▸ **Activity**
Copy the records from the start through the line with "11: (812, 214)", switching "top-left" to "upper-left" and leaving everything else unchanged. Leave the pictures out.

▸ **Extracted material**
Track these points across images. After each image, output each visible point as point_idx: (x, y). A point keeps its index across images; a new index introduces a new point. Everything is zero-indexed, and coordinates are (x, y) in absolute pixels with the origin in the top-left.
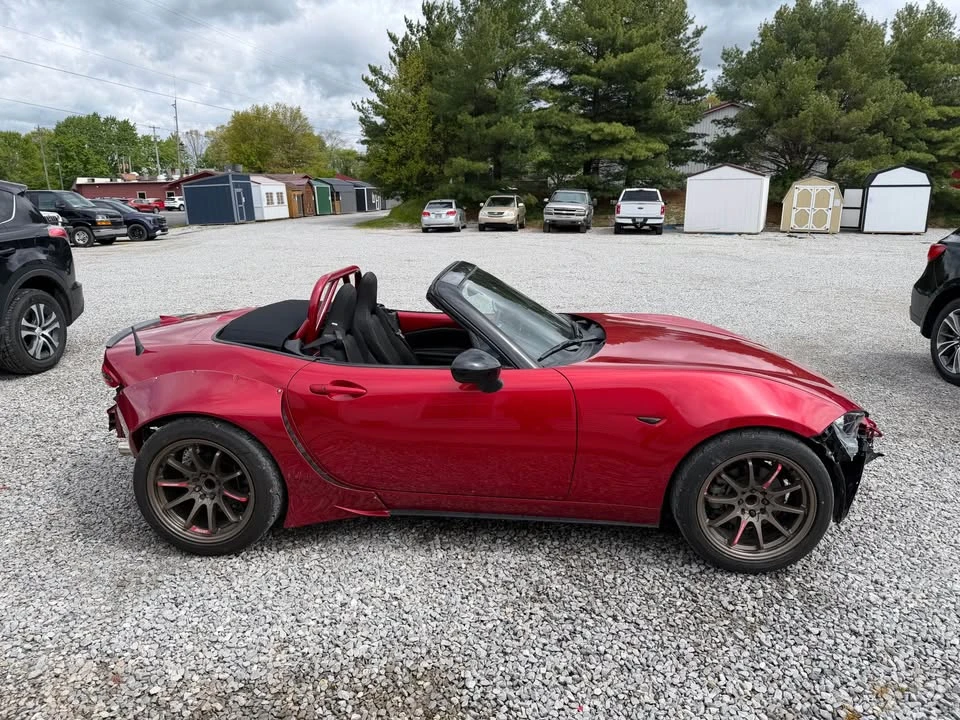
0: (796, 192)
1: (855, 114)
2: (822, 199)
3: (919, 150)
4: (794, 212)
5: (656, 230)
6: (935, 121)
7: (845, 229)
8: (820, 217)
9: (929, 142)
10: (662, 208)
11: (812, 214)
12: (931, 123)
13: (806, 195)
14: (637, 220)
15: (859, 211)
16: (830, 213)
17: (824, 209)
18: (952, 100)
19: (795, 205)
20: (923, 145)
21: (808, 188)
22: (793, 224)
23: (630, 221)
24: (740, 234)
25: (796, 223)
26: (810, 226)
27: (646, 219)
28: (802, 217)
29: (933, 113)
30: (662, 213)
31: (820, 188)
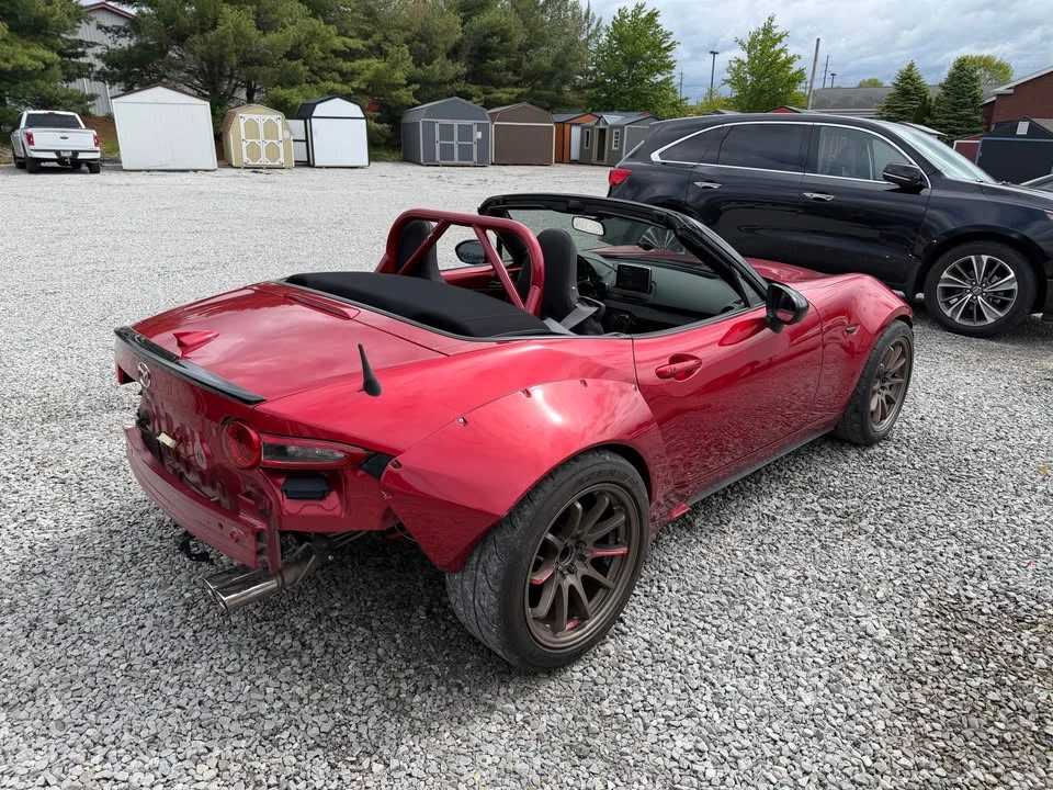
0: (242, 122)
1: (273, 36)
2: (271, 130)
3: (335, 81)
4: (244, 145)
5: (94, 167)
6: (341, 51)
7: (299, 164)
8: (272, 151)
9: (342, 74)
10: (95, 138)
11: (263, 147)
12: (337, 53)
13: (251, 125)
14: (63, 154)
15: (304, 144)
16: (281, 145)
17: (275, 141)
18: (346, 32)
19: (243, 137)
20: (337, 76)
21: (254, 117)
22: (246, 159)
23: (54, 156)
24: (195, 171)
25: (248, 156)
26: (263, 160)
27: (76, 153)
28: (254, 150)
29: (338, 43)
30: (96, 144)
31: (267, 117)
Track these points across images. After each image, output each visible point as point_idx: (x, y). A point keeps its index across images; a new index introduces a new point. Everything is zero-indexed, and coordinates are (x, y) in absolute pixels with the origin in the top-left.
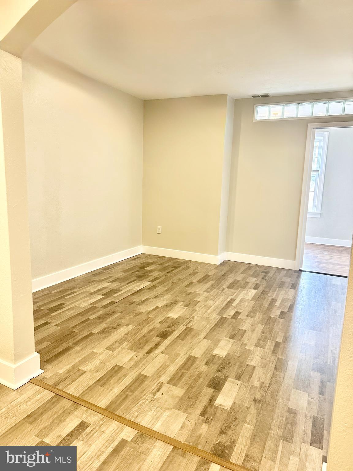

▸ **Result of this task**
Track these points across images. After each image, output each visible point as point_idx: (x, y). A point keeps its index across images; a new index introduces a new point. Everything is zero-indexed, and coordinates are (x, y) in absolute pixels with the origin in the upper-left.
0: (796, 192)
1: (855, 114)
2: (822, 199)
3: (919, 150)
4: (794, 212)
5: (656, 230)
6: (935, 121)
7: (845, 229)
8: (820, 217)
9: (929, 142)
10: (662, 208)
11: (812, 214)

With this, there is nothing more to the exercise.